Not ones for overt physicality on stage, preferring instead to let their music provide the main attraction, this band can seem almost aloof, but there’s no missing their grins as the first crowd surfer appears on the horizon. Cracker Drool is greeted with cheers, and the simmering violence of the song has everyone unwittingly dancing along, playing with mid-song tempo changes, like their contemporaries Hinds and The Big Moon, to keep the audience on their toes. It works brilliantly.
The set is almost seamless, hardly a breath between each song. Slowly Reclines, one of the standout tracks from the album, smoulders before lighting the touch paper for crowd favourites The Man With No Heart Or Brain and The Man, the latter a ridiculously catchy cross between early Kings Of Leon and The Bangles. It’s deceptively simple, and tonight it’s downright filthy.
Goat Girl aren’t here to conform, so after seven songs they leave the stage. There is a moment of confusion, then A Swamp Dog’s Tale plays out over the speakers, accompanied by animation; it’s just an interval, and the band return to raucous approval. I Don’t Care (Parts 1 and 2) are played back to back, but it’s clear that Goat Girl care very much. Each song might only be at most three minutes in length, but each one is filled with venom, and not a second is wasted in making their point. A glowering stripped back cover of Tomorrow from Bugsy Malone and debut single Country Sleaze close the show.

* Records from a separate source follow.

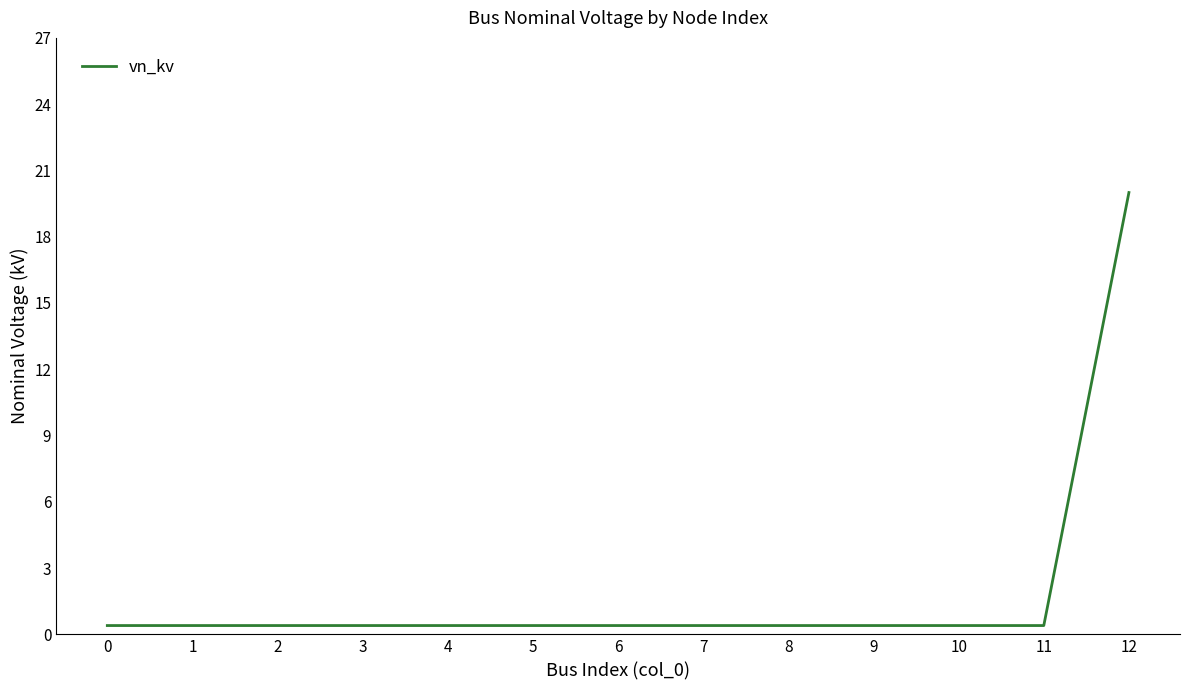

What is the maximum value shown in the chart?

20.0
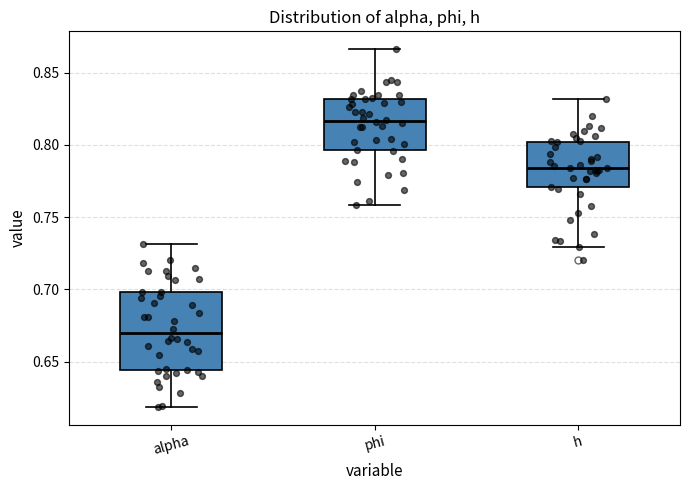

Reading left to right, read every box against the y-axis: the position of its median line, the range the box covers, and the ends of its whiskers. The values are not printed on the chart, so give them approximately, as read against the axis.

alpha: median 0.670, box 0.645 to 0.700, whiskers 0.620 to 0.730
phi: median 0.815, box 0.795 to 0.830, whiskers 0.760 to 0.865
h: median 0.785, box 0.770 to 0.800, whiskers 0.730 to 0.830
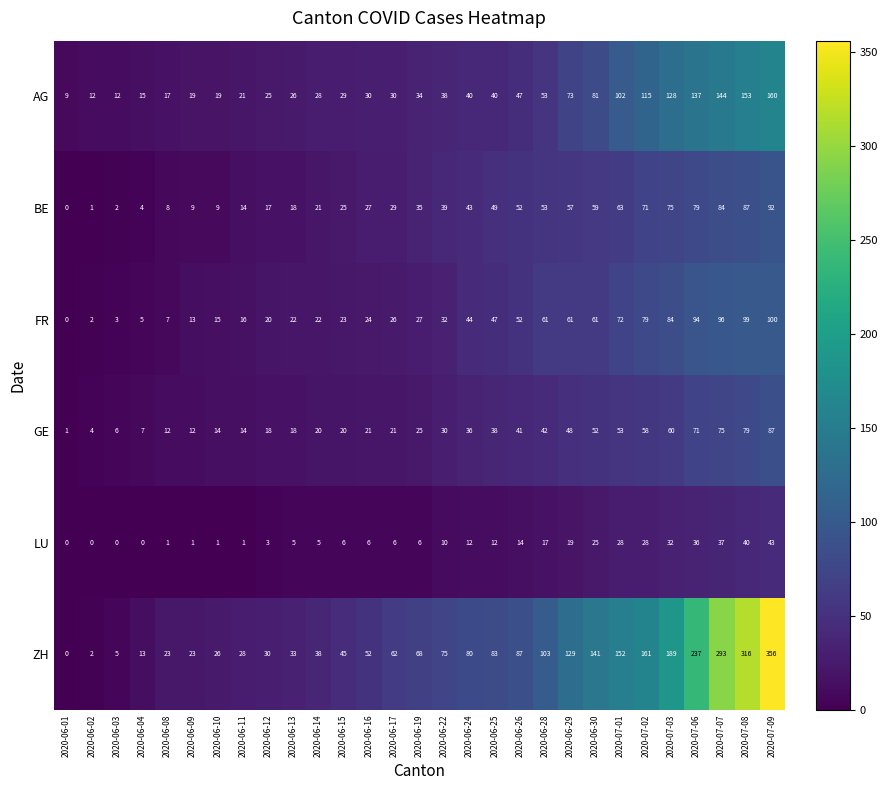

What is the spread (max minus min) of values at 2020-06-19?

62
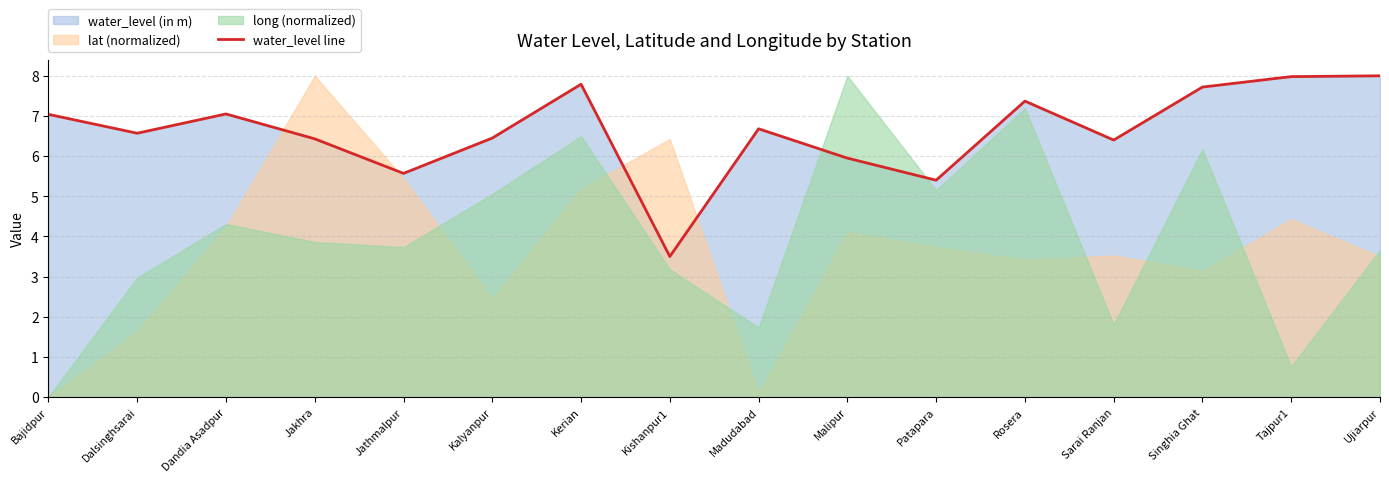

Is it true that the value at Ujiarpur is 8.0?

True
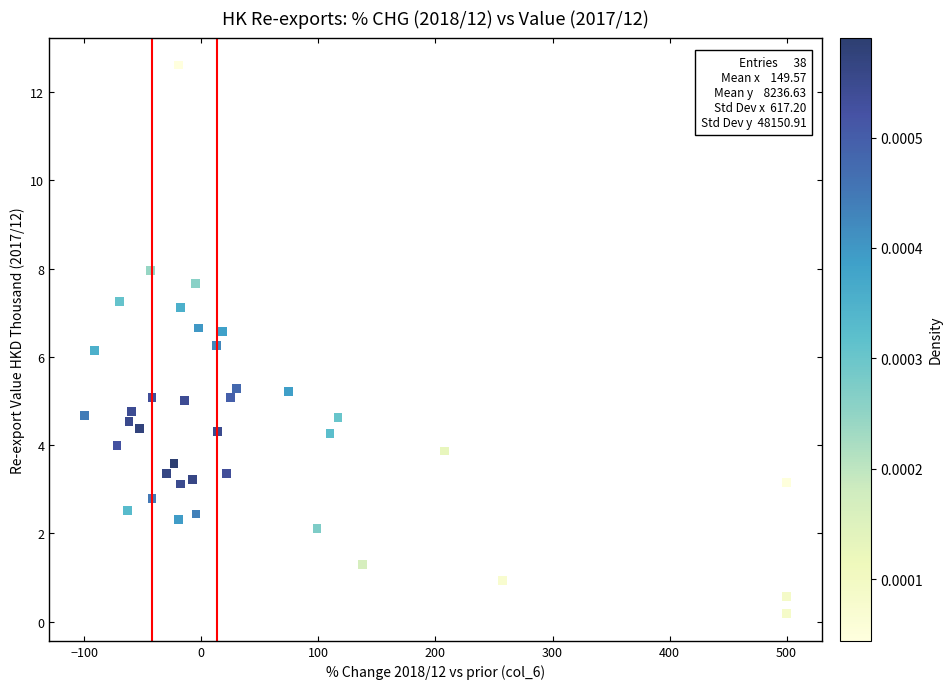

What is the range of X values (max minus min)?

600.0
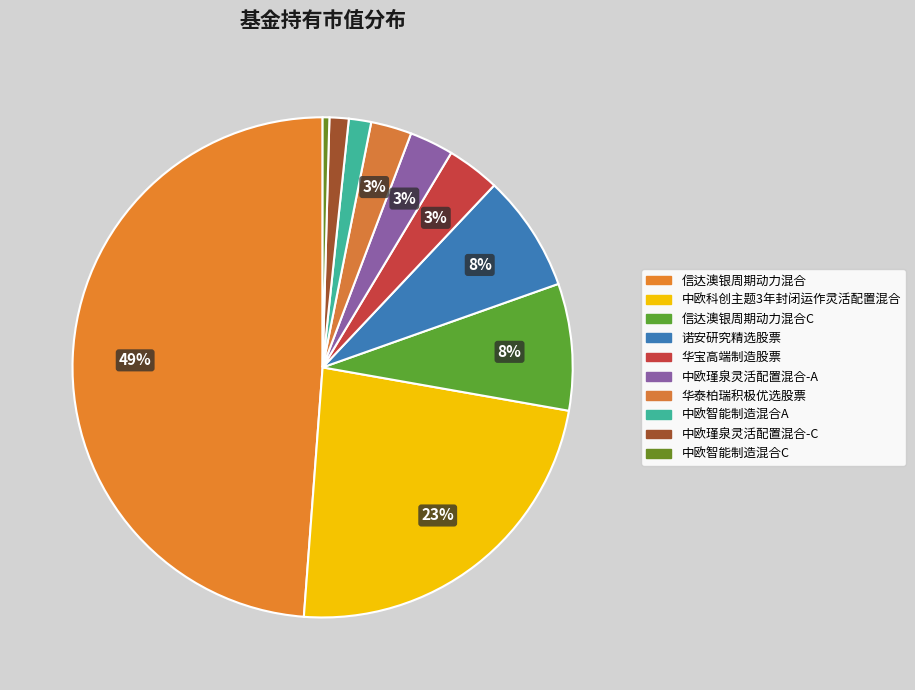

To the nearest percent, what is the difference between the 信达澳银周期动力混合C and 中欧智能制造混合C slice percentages?

8%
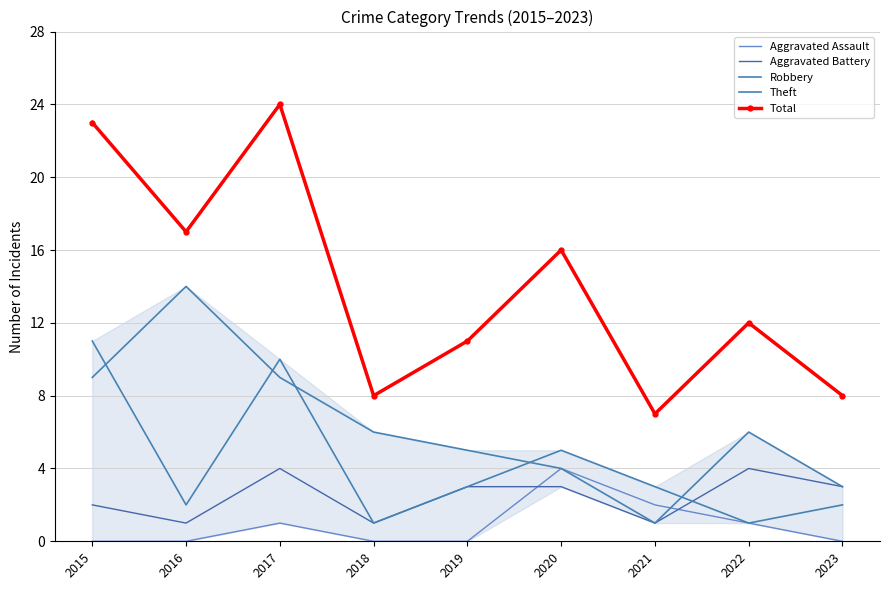

How many interior local valleys does the Total series have?

3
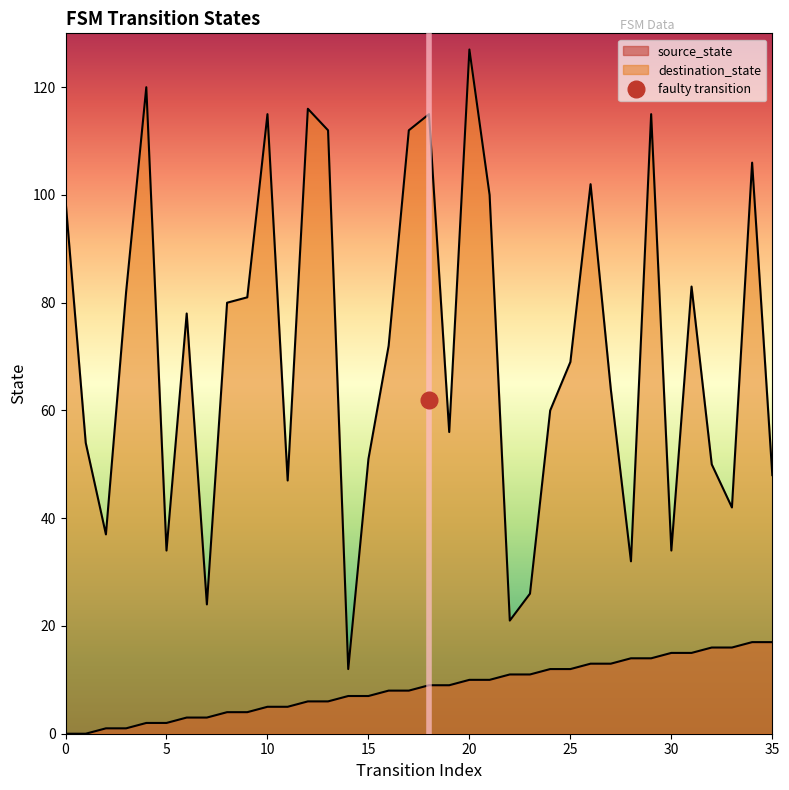

How many series are shown in this chart?

2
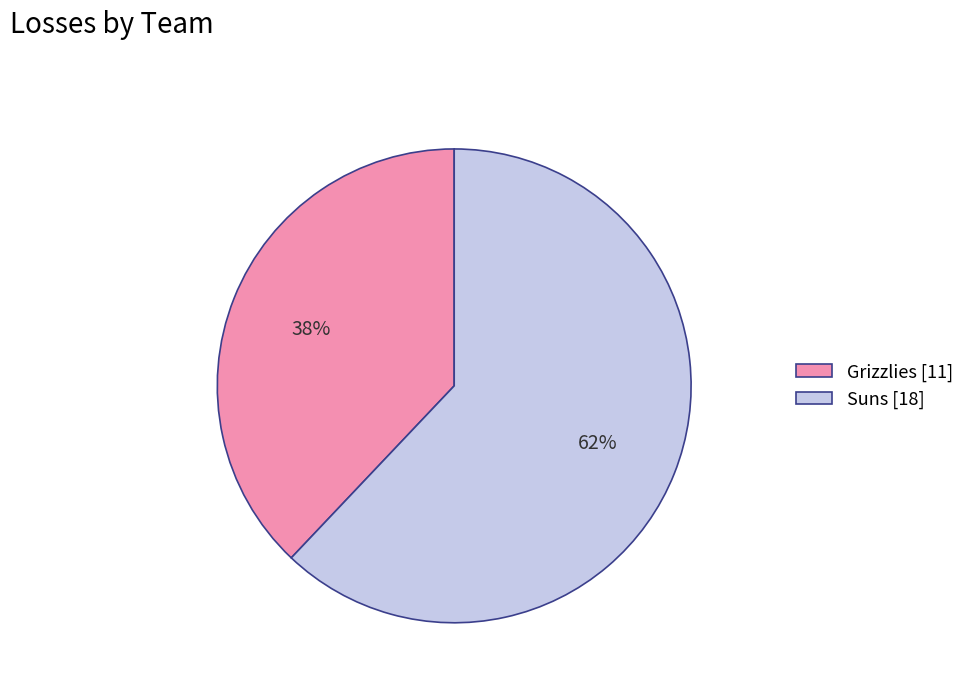

To the nearest percent, what is the difference between the largest and smallest slice percentages?

24%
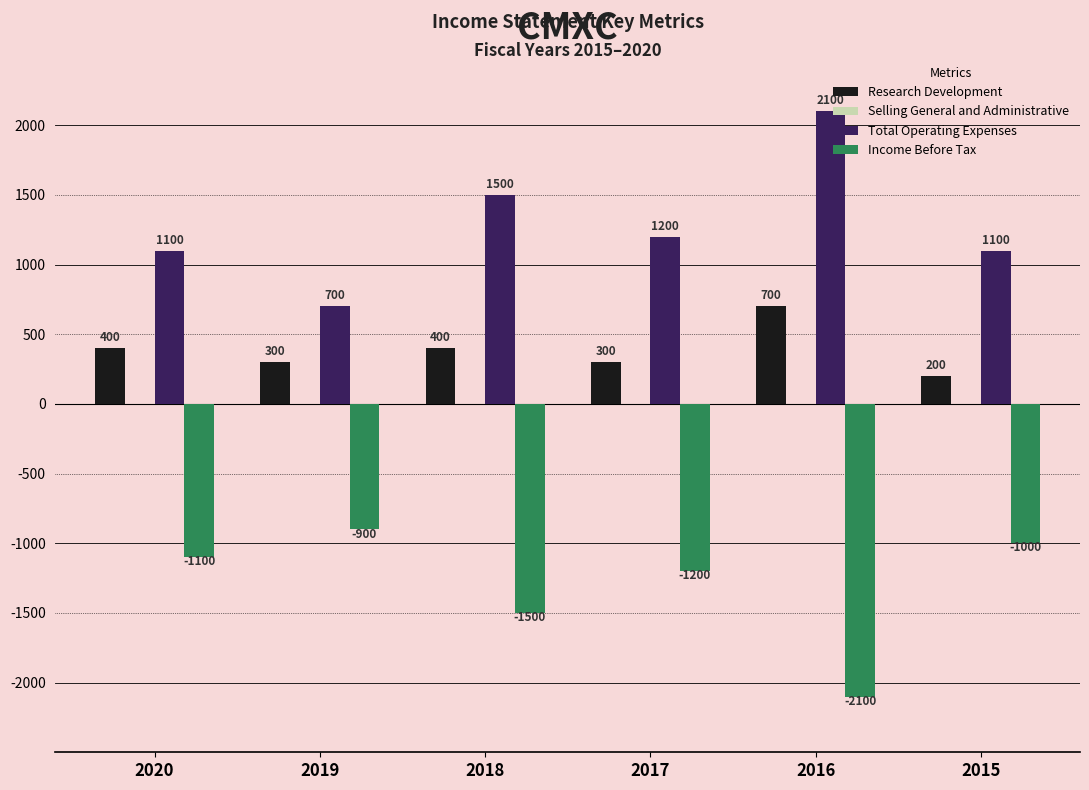

List the series in order of their peak value, highest first.

Total Operating Expenses, Research Development, Income Before Tax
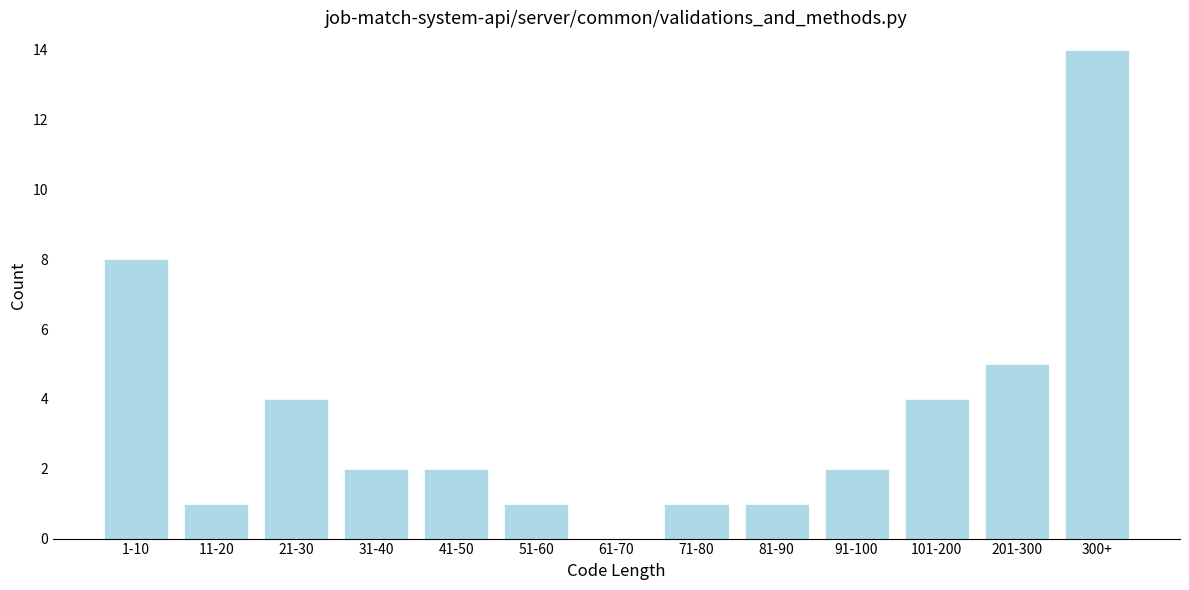

Reading left to right, extract all data points from this chart.

1-10=8	11-20=1	21-30=4	31-40=2	41-50=2	51-60=1	61-70=0	71-80=1	81-90=1	91-100=2	101-200=4	201-300=5	300+=14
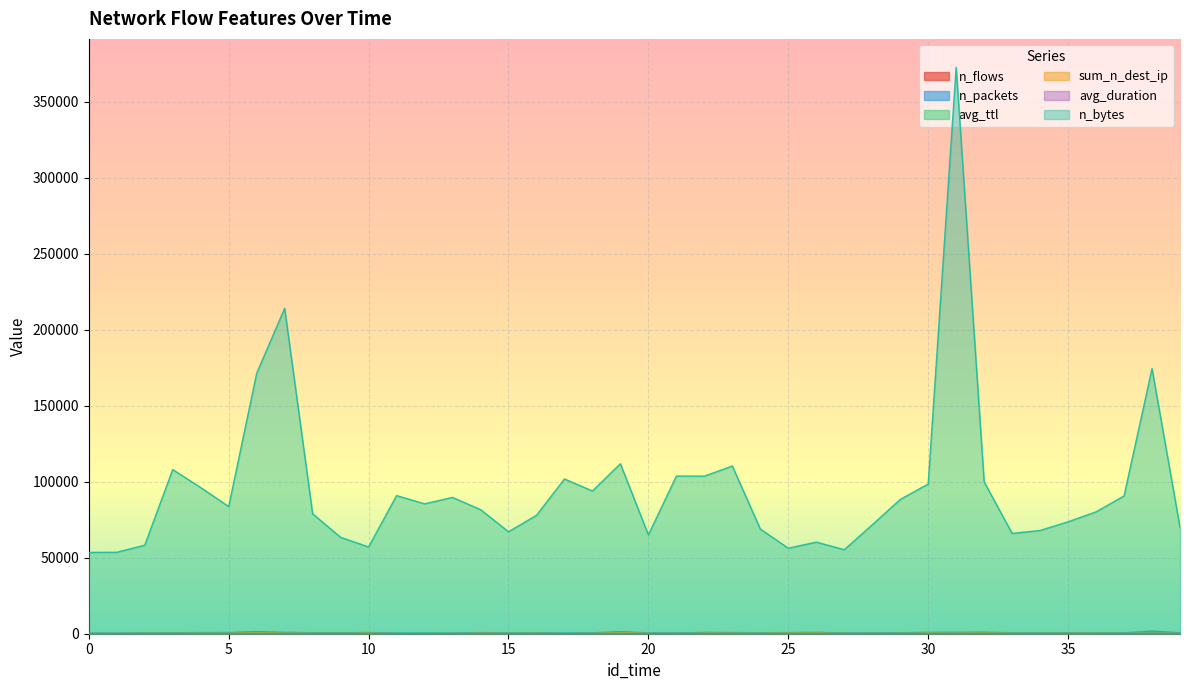

What is the value of the n_flows point at the 37th from the left?

383.0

The lights go on and the crowd is still shouting for more, but Goat Girl have vented their spleens for the evening.
Goat Girl played: Creep, Viper Fish, Cracker Drool, Slowly Reclines, The Man With No Heart Or Brain, Throw Me A Bone, The Man, Lay Down, I Don’t Care (Part 1), I Don’t Care (Part 2), Scum, Scream, Crow Cries, Mighty Despair, Tomorrow (Paul Williams cover), Country Sleaze.
Goat Girl play KOKO on 2 November 2018.